Io penso che esista un astio ideologico nei confronti del mondo produttivo per invidia sociale e individuale. Uno che abbia messo in gioco se stesso e ce l'abbia fatta provoca invidia in coloro i quali non hanno avuto il coraggio di giocarsi la partita. Questo c'è stato con il governo Conte 2. Basta un esempio: quando hanno deciso la sanzione penale per gli imprenditori che si trovavano un dipendente ammalato in stabilimento. Questa è la sintesi del loro astio. Non percependo una cosa fondamentale, peraltro: l'impresa genera lavoro, genera Pil e genera gettito fiscale che serve a mandare avanti il Paese. Non è una cosa teorica, ma aritmetica: se non ci sono aziende non c'è lavoro e gettito fiscale.

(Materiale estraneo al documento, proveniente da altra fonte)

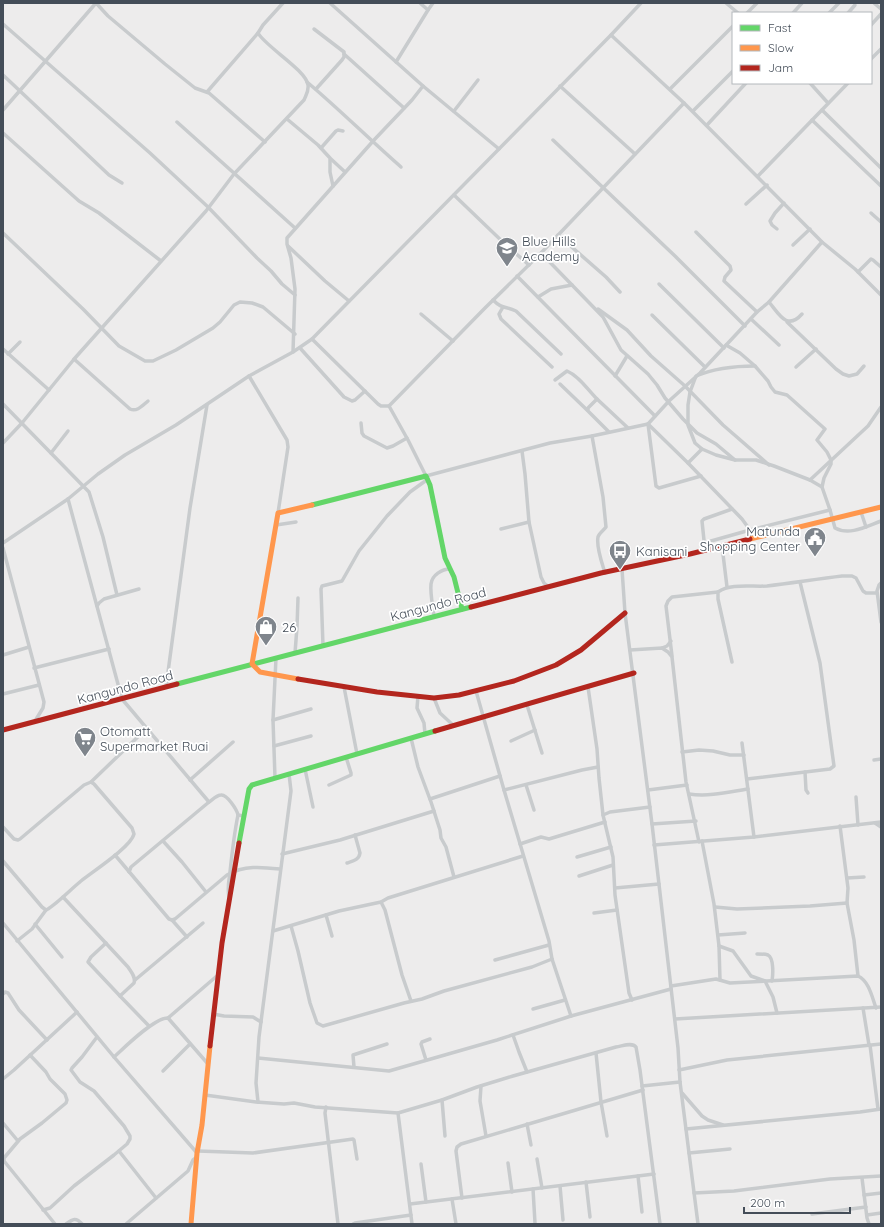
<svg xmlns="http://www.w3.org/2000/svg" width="884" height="1227" font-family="Quicksand,sans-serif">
<rect width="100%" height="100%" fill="#edecec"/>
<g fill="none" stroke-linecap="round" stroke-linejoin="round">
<g stroke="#c8cbcd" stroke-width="3.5">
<path d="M96,3L108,16L165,64L195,88L209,93L265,142"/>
<path d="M726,3L738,13"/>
<path d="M874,3L881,9"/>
<path d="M428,10L433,3"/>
<path d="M747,13L757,3"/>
<path d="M793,13L802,3"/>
<path d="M829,13L839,3"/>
<path d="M848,13L855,5"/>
<path d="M3,24L150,153L208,207L257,258L271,271L282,284L295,295"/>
<path d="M871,25L881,14"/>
<path d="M314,29L344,52V57L342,60L316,89"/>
<path d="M611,35L684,103L822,242L855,269L881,295"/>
<path d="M344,54L404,108"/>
<path d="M871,59L881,49"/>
<path d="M396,62L428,10L420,3"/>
<path d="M3,75L109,175L122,183"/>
<path d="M307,82C339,109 369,139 401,167"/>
<path d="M810,83L828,103"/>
<path d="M423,86L499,149"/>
<path d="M560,86L635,154"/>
<path d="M670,89L733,26"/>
<path d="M207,92L258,33"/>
<path d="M3,110L96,3"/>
<path d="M822,110L881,168"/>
<path d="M454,111L478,80"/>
<path d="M693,111L733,71"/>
<path d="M287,119L318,145L330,158V172L333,186"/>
<path d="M812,120L881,186"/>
<path d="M177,122L295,228"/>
<path d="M707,125L746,83"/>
<path d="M3,133L79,201L99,213L161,261"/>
<path d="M553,140L675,256L745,326"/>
<path d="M321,148L336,131L338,130L343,131"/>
<path d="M331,159L345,172"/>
<path d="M758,176L848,83"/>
<path d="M454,195L506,245L529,265"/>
<path d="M746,204L767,185"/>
<path d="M871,213L881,222"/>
<path d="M777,229L772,225L770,221L775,213L784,203"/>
<path d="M696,232L730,266L731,270L725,277L724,281L757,312"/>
<path d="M3,233L83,309L119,346L145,361H153L176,350L213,328L220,322L234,305L240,302L252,303L263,307L295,334"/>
<path d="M558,235L606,277L620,292"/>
<path d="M793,245L810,229"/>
<path d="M288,246L325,281L349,301"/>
<path d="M541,253L603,317L621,350L648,374L657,385L665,398L683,419L697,433L716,444L735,460"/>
<path d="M858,272L871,259L873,260L881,267"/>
<path d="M517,276L655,416"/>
<path d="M659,284L724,348"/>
<path d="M538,297L551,289L572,285"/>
<path d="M493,300C502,309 505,306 516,311L561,354"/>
<path d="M769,302L822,242"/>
<path d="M503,307L499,314L501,319L552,367"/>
<path d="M598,309L627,330L651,356L685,386L723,425L769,465"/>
<path d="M421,314L453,341"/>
<path d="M652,315L705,367"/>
<path d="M751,319L779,345"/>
<path d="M787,322L836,369L843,374L849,376L857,374L864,366"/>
<path d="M312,339L378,404L381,406H389L485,308L541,253L684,103"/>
<path d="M726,345L740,353L755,366L768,381L771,387L775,392L787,395L825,429L817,440L827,452L831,460V464L824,478L822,487L830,510L750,530L752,538"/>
<path d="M300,348L344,397L352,401L355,400L365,391"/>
<path d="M3,349L49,390"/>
<path d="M293,352L295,289L291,258L287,244V238L374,140L412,100L423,86L330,3"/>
<path d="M8,354L20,342"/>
<path d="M74,359L130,409C137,412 142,406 148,401"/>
<path d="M796,367L816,349"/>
<path d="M249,376L287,440L288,447L278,513"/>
<path d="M615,376L627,356"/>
<path d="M555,380L567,371C579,376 588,390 597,399L588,408V411L609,432"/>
<path d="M560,384L587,410"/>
<path d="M597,399L628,428"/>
<path d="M3,404L89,492L103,537L117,595"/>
<path d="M389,406L408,440L426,476L550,443L592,436L648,424L669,401L700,373L757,312L769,302C779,314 787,331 802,314"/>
<path d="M361,423L362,433L364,436L387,448L393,446L407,438"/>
<path d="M648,424L688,463L742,519L750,530L704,543"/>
<path d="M648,424L656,486L659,488L701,476"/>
<path d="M592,436L603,497L606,527C604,530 599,533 598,537C596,547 602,563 605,573"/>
<path d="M3,443L22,423L75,358L206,211L234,174L304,100C306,95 309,91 308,85C306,70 266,47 258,33L263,25L283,3"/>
<path d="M702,449L695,443L688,425V405L690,392L696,376C715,368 734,366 755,366"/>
<path d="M522,451L525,474L529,522L541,577L544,583L549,587"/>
<path d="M51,453L68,431"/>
<path d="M688,463L702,449L716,455L735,460H756L774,466L810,480L822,487"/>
<path d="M810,480L868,426L881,407"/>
<path d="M68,499L122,699L209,802"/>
<path d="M830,510L835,528C850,536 867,526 881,521"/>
<path d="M861,512L866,527"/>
<path d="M276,525L296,522"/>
<path d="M501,529L529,522"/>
<path d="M3,543L68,499L98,474L125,455L176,425L249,376L293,352L312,339L611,35L641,3"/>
<path d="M722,546L727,587"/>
<path d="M3,548L44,702L43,708L35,721"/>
<path d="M705,550L702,521L704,519L732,509"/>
<path d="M622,569L625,613L652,824L678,1048L680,1082L698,1224"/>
<path d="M881,583L879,585L877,591L881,622"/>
<path d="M97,606L99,603L104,599L139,589"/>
<path d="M434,617C433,606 430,594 431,584C432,575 442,569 450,569"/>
<path d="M323,646L321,589L322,586L342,581L359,551L387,516L410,492L428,479"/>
<path d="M662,648L667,646L671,641"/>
<path d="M630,650L662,648L668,652L672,657L686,782L699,842"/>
<path d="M295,653L297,627L298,598"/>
<path d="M3,655L29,647"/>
<path d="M672,656L666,606L668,601L672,597L718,592"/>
<path d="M732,662L718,599V592C731,583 751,587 767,586C792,583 817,579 842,576H852L856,578L863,591L866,593H877"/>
<path d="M34,668L109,649"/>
<path d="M166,687L190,508L207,405"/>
<path d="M344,687L357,754"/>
<path d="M588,687L597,749L599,778L603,815L613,857L615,895L629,993L632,1000"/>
<path d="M476,691L504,790L549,941L552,959L571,1016"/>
<path d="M3,694L39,685"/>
<path d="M418,696L417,708L424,723L425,734"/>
<path d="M434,698L440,713L454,726"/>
<path d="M527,705L542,753"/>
<path d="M273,720L311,709"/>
<path d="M411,738L418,767L431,802L440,830L441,838L446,847L454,877"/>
<path d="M511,741L535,730"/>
<path d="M742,743L754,837"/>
<path d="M274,746L311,736"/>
<path d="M682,752L699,750L713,751L730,755H744"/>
<path d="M874,760L881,759"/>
<path d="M305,769L313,807"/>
<path d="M805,772L806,790L808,793"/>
<path d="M275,778L273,720L276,658"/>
<path d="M747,779L830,769L834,766L820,663L800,582"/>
<path d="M190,780L233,742"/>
<path d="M91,782L146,729"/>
<path d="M329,785L351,775V773L346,757"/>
<path d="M526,785L534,810"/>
<path d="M504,790L582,770L598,767"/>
<path d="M648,790L687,785"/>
<path d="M689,794C709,797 729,792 748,789"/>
<path d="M856,797L858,825"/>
<path d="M430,799L500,776"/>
<path d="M603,815L610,812L650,807"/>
<path d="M875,823L881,827"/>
<path d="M652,824L696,821"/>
<path d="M840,826L848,888L847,903L854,940L858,976"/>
<path d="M3,827L14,839L18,840L20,839L84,785L91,782L94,784L132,828L134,834C131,847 92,872 81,881C70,890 60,901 48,909L46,910L42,907L3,861"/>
<path d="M163,841L182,862L206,892"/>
<path d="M702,841L714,904L719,946L720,980"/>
<path d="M520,844L541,837L549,839L605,822"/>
<path d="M654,845L754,837L881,822"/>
<path d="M282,854L340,840L434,811"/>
<path d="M115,855L169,919L172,920L175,919L227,875C244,865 262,867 280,869"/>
<path d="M577,857L611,847"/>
<path d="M347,863C353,861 359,860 360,853L355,835"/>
<path d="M129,872L131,867L209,802C212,800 217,795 221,795C227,794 237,810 238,815L244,816"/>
<path d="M579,876L613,865"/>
<path d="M847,878L864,877"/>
<path d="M615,888L659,884"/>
<path d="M63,897L128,967C131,972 136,977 134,983L120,996L149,1026"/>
<path d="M229,897C227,888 229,881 230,872C232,853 234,834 238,815"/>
<path d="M381,902L385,910L402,975L411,1001"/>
<path d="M715,907L737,909L810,906L847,903"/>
<path d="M594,913L617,910"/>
<path d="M326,915L332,936"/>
<path d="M172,920L187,937"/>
<path d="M3,923L114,1057L197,1153"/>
<path d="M35,924L62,957"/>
<path d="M291,926L298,951L310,1003L317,1023L323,1026L404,1003L422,999L444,991L532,967L552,959"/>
<path d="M273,931L339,911L381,902L388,898L523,856"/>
<path d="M718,935L745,933"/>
<path d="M17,941L32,929L46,910"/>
<path d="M106,943L91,957L88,962L120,996"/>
<path d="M719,946L733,951L751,976L765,981L773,997L777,1013"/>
<path d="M757,954C760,954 765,954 768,955C774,958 773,975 772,981"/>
<path d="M495,960L549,945"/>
<path d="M135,980L203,923"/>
<path d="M671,986L716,979L730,983L858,976C869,981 872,997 876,1008"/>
<path d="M3,994L5,992L8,993L19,1010L47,1040"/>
<path d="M863,1008L869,1045"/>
<path d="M533,1009L565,1000"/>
<path d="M213,1014L224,1016L253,1017L261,1022"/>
<path d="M168,1018L218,975"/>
<path d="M675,1019L881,1007"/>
<path d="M513,1035L519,1052L527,1072"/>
<path d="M870,1045L878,1109"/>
<path d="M596,1053L601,1102L607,1136"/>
<path d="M30,1055L46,1072L50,1079L65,1094L67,1100L66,1103L42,1123L20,1139L4,1158V1161L55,1224"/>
<path d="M114,1057C124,1048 155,1017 168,1018L208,1064"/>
<path d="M258,1058L389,1071L497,1040L571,1016L671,989"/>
<path d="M426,1060L421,1044L422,1042L430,1039"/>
<path d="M354,1067L353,1055L387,1044"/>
<path d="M679,1070L727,1060L881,1044"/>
<path d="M163,1071L190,1044"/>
<path d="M3,1079L14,1070L77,1012"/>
<path d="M481,1086L480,1101L486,1136"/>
<path d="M642,1086L680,1082"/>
<path d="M682,1093L702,1116L708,1120L723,1125"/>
<path d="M205,1095L256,1102L284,1104L294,1103L315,1107L398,1113L412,1224"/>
<path d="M442,1100L445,1136"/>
<path d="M258,1102L256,1083L259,1037L291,791L289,774"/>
<path d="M326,1107L325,1113L338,1224"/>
<path d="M398,1113L442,1100L477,1087L513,1076L616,1047C623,1046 632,1042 636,1047L640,1070L660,1224"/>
<path d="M3,1123L18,1141"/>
<path d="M527,1124L531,1145"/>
<path d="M686,1129L860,1112L881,1109"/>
<path d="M119,1151L156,1198"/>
<path d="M198,1151L253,1153L353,1139L354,1140L357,1159"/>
<path d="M689,1153L730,1149"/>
<path d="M537,1159L542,1188"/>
<path d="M508,1163L512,1192"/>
<path d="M421,1164L426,1202"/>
<path d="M638,1176L642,1212"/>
<path d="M862,1178L867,1218L869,1224"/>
<path d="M586,1182L590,1217"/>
<path d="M560,1186L563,1220"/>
<path d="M533,1189L535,1223"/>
<path d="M694,1193L734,1191L830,1179L881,1176"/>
<path d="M864,1195L881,1193"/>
<path d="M462,1198L456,1151L457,1147L461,1144L643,1090"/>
<path d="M452,1199L456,1224"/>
<path d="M410,1204L654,1174"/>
<path d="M43,1210L50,1208L74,1186L114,1155L127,1144L130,1139V1136L124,1126L94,1091L80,1082L71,1070L72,1068L82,1057L97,1037"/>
<path d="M812,1214L866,1207"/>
<path d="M867,1215L881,1213"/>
<path d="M66,1224C73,1219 76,1217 82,1224"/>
<path d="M126,1224L188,1171L193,1160L197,1157"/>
<path d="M353,1224L355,1223L411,1215"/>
</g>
<g stroke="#63d668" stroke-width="5">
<path d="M312,505L426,476L430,485L445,558L454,577L462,609"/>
<path d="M177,684L471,607"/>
<path d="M239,843L249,789L252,785L435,731"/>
</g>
<g stroke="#ff974d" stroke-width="5">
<path d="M750,539L881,507"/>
<path d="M298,679L260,672L252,664L278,513L312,505"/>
<path d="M191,1224L197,1153L202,1125L210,1046"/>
</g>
<g stroke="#b3261e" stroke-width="5">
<path d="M471,607L601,573L690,554L750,539"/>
<path d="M298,679L377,692L434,698L459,695L514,681L556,665L581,650L625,613"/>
<path d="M3,730L177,684"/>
<path d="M435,731L634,673"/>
<path d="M210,1046L222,943L239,843"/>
</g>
</g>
<defs>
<g id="school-pin" transform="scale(1.15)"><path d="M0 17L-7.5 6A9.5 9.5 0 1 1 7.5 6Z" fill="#7f858c" stroke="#fff"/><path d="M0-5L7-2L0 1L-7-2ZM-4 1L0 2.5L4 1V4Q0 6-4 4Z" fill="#fff"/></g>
<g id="civic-pin" transform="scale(1.15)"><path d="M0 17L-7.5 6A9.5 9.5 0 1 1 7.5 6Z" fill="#7f858c" stroke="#fff"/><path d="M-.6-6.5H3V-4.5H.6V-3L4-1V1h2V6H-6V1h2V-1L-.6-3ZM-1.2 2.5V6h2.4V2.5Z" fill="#fff"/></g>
<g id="bus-pin" transform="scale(1.15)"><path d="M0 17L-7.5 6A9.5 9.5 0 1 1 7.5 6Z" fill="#7f858c" stroke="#fff"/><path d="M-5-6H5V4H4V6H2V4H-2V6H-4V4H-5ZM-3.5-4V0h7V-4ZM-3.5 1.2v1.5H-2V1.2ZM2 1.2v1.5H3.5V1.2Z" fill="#fff"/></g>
<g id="shop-pin" transform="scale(1.15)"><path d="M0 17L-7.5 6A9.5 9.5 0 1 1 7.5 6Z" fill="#7f858c" stroke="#fff"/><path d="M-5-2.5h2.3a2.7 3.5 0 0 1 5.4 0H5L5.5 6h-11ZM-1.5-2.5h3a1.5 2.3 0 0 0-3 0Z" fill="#fff"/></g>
<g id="supermarket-pin" transform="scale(1.15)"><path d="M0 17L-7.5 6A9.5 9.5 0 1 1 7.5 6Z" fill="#7f858c" stroke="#fff"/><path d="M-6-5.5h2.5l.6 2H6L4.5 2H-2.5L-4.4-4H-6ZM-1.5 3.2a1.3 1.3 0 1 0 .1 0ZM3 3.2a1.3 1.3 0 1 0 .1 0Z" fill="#fff"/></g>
</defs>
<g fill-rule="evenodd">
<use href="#school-pin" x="507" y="248"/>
<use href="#civic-pin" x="815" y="538"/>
<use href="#bus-pin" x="620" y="551"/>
<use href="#shop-pin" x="266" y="627"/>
<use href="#supermarket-pin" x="85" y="738"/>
</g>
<g text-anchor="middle" stroke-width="3.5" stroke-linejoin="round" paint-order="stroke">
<g font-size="13" fill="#444d58" stroke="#fff" text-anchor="start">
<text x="522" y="246">Blue Hills<tspan x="522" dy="15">Academy</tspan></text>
<text x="800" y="536" text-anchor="end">Matunda<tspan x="800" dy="15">Shopping Center</tspan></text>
<text x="636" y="556">Kanisani</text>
<text x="282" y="632">26</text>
<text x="100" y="736">Otomatt<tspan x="100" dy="15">Supermarket Ruai</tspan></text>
</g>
<g font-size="13" fill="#444d58" stroke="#fff">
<text transform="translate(438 604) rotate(-15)" y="5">Kangundo Road</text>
<text transform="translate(125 687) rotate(-15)" y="5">Kangundo Road</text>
</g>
</g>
<rect width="884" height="1227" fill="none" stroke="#444d58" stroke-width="8"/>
<rect x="732" y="12" width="140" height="72" fill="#ffffff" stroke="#b4b8bc"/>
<rect x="740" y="25" width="20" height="6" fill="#63d668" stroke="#b4b8bc"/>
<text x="768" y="32" font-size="12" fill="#444d58">Fast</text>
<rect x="740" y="45" width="20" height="6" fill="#ff974d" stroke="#b4b8bc"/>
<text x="768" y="52" font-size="12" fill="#444d58">Slow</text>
<rect x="740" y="65" width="20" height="6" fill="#b3261e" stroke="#b4b8bc"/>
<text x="768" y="72" font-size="12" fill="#444d58">Jam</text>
<path d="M744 1207v6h106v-6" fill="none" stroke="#444d58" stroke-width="2"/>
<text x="750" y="1207" font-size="12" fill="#444d58" stroke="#ffffff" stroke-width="3" paint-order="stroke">200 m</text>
</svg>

Che cosa ne pensa della proroga del blocco dei licenziamenti?
La proroga doveva essere accompagnata da strumenti di politica attiva nuovi e diversi. L'unico strumento di politica attiva nuovo che c'è stato è stato il contratto di espansione che è un emendamento della Lega proposto dall'opposizione e approvato su nostra iniziativa. L'inadeguatezza del governo precedente ha fatto sì che non ci fossero strumenti politica attiva ma solo il blocco dei licenziamenti. Gli imprenditori sono stati lasciati soli.